#### What to do
List every row below that contains the word "photo", matching case exactly.
--- Data shown Enclosed Below ---
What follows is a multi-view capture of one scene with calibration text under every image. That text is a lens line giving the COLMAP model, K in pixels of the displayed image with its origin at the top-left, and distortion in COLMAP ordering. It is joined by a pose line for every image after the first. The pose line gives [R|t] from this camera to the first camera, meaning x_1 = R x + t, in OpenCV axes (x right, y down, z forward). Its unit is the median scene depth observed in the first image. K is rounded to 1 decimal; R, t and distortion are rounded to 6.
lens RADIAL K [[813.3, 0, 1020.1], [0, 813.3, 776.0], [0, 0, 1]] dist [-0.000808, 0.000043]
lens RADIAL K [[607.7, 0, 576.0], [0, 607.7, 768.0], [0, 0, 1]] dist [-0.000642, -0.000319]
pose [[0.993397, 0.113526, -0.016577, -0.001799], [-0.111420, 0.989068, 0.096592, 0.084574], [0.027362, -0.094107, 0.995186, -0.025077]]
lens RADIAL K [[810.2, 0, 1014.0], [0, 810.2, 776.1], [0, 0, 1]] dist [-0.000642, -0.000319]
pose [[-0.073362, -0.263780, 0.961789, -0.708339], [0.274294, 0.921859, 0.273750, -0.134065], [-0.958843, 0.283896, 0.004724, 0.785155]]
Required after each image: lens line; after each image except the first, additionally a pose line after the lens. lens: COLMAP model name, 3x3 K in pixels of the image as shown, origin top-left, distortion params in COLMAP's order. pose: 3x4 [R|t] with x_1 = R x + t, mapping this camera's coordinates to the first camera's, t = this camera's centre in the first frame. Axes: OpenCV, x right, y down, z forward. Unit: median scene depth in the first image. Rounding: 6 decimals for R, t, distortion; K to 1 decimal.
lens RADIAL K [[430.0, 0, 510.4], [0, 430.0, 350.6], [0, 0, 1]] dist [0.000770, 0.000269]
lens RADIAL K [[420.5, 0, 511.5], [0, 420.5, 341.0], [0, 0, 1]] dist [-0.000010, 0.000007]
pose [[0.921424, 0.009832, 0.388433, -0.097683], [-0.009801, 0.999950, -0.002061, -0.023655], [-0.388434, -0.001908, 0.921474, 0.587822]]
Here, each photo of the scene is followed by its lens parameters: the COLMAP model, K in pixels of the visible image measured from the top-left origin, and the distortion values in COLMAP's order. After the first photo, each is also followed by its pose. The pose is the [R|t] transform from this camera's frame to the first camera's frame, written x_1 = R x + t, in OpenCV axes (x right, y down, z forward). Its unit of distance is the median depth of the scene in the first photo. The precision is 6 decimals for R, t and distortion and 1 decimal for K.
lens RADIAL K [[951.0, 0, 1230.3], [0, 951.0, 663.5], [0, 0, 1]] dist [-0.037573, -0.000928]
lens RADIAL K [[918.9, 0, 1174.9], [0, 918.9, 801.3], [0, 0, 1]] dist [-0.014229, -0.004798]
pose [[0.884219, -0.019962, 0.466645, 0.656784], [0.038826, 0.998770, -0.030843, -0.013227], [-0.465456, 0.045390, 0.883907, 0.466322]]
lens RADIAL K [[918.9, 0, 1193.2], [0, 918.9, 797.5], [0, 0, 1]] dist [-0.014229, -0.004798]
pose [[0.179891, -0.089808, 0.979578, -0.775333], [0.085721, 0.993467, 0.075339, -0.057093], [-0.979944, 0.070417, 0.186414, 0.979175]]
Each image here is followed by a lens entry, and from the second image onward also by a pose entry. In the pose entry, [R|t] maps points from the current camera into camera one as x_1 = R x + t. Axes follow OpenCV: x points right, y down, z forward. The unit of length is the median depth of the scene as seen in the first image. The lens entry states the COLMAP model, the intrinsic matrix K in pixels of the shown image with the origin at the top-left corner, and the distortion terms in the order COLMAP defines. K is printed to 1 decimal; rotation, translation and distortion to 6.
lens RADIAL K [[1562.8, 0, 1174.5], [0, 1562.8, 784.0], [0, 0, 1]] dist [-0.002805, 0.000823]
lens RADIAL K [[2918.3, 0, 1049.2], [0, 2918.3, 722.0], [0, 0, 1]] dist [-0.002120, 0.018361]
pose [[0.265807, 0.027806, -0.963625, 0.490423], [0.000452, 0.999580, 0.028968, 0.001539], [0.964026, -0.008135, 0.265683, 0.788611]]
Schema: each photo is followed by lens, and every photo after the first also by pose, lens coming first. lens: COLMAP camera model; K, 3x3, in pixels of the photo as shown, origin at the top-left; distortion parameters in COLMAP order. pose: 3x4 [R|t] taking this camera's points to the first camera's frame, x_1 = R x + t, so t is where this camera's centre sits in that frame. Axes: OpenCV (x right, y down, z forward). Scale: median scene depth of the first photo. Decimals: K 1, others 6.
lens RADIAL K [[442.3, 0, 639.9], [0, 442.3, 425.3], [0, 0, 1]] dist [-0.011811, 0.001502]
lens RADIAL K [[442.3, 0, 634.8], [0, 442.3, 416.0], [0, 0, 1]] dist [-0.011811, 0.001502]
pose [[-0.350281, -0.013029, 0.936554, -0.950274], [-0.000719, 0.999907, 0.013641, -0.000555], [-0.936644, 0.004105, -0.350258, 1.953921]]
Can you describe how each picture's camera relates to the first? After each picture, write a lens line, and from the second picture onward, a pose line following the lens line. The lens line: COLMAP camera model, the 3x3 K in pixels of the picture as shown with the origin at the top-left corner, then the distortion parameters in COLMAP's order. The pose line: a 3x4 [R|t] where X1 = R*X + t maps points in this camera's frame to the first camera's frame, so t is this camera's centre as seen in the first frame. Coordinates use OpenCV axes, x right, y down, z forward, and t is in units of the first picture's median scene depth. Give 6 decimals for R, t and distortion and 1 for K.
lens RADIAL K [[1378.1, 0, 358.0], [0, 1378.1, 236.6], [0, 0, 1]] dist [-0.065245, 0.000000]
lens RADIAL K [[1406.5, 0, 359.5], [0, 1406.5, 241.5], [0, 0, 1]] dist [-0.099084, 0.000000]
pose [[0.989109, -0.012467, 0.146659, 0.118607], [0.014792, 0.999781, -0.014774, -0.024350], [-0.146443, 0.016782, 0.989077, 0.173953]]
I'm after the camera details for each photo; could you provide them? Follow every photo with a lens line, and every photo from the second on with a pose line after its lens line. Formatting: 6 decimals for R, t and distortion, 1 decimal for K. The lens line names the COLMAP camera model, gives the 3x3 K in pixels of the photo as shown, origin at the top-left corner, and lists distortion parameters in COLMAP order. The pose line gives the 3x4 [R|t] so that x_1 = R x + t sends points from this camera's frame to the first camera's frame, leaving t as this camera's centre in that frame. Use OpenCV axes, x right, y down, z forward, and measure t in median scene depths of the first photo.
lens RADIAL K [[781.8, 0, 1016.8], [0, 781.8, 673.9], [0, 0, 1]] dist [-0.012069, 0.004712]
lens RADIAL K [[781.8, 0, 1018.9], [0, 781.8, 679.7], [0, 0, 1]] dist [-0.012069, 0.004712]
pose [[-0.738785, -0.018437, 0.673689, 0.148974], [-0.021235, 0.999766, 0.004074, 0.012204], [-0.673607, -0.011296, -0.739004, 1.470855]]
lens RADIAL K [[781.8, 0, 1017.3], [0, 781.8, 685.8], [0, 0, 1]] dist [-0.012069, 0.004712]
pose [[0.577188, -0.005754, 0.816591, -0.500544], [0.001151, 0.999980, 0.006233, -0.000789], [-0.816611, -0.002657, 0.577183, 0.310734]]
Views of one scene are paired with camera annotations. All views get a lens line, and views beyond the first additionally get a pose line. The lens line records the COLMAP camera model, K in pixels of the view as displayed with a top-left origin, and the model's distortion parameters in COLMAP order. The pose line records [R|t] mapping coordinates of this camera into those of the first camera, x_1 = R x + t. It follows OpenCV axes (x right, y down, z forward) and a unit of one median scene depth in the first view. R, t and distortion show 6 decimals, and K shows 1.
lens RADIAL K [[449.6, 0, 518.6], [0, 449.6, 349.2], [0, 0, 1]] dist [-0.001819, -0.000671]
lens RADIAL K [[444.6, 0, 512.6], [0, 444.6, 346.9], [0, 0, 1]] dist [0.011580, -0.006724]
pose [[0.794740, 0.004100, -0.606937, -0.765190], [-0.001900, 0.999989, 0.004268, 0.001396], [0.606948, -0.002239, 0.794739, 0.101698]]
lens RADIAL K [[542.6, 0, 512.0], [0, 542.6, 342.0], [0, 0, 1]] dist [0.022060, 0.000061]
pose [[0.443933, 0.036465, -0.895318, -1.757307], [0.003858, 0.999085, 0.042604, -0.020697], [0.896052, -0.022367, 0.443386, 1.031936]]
--- End of Enclosed Data shown ---
#### Task answer
Here, each photo of the scene is followed by its lens parameters: the COLMAP model, K in pixels of the visible image measured from the top-left origin, and the distortion values in COLMAP's order. After the first photo, each is also followed by its pose. The pose is the [R|t] transform from this camera's frame to the first camera's frame, written x_1 = R x + t, in OpenCV axes (x right, y down, z forward). Its unit of distance is the median depth of the scene in the first photo. The precision is 6 decimals for R, t and distortion and 1 decimal for K.
Schema: each photo is followed by lens, and every photo after the first also by pose, lens coming first. lens: COLMAP camera model; K, 3x3, in pixels of the photo as shown, origin at the top-left; distortion parameters in COLMAP order. pose: 3x4 [R|t] taking this camera's points to the first camera's frame, x_1 = R x + t, so t is where this camera's centre sits in that frame. Axes: OpenCV (x right, y down, z forward). Scale: median scene depth of the first photo. Decimals: K 1, others 6.
I'm after the camera details for each photo; could you provide them? Follow every photo with a lens line, and every photo from the second on with a pose line after its lens line. Formatting: 6 decimals for R, t and distortion, 1 decimal for K. The lens line names the COLMAP camera model, gives the 3x3 K in pixels of the photo as shown, origin at the top-left corner, and lists distortion parameters in COLMAP order. The pose line gives the 3x4 [R|t] so that x_1 = R x + t sends points from this camera's frame to the first camera's frame, leaving t as this camera's centre in that frame. Use OpenCV axes, x right, y down, z forward, and measure t in median scene depths of the first photo.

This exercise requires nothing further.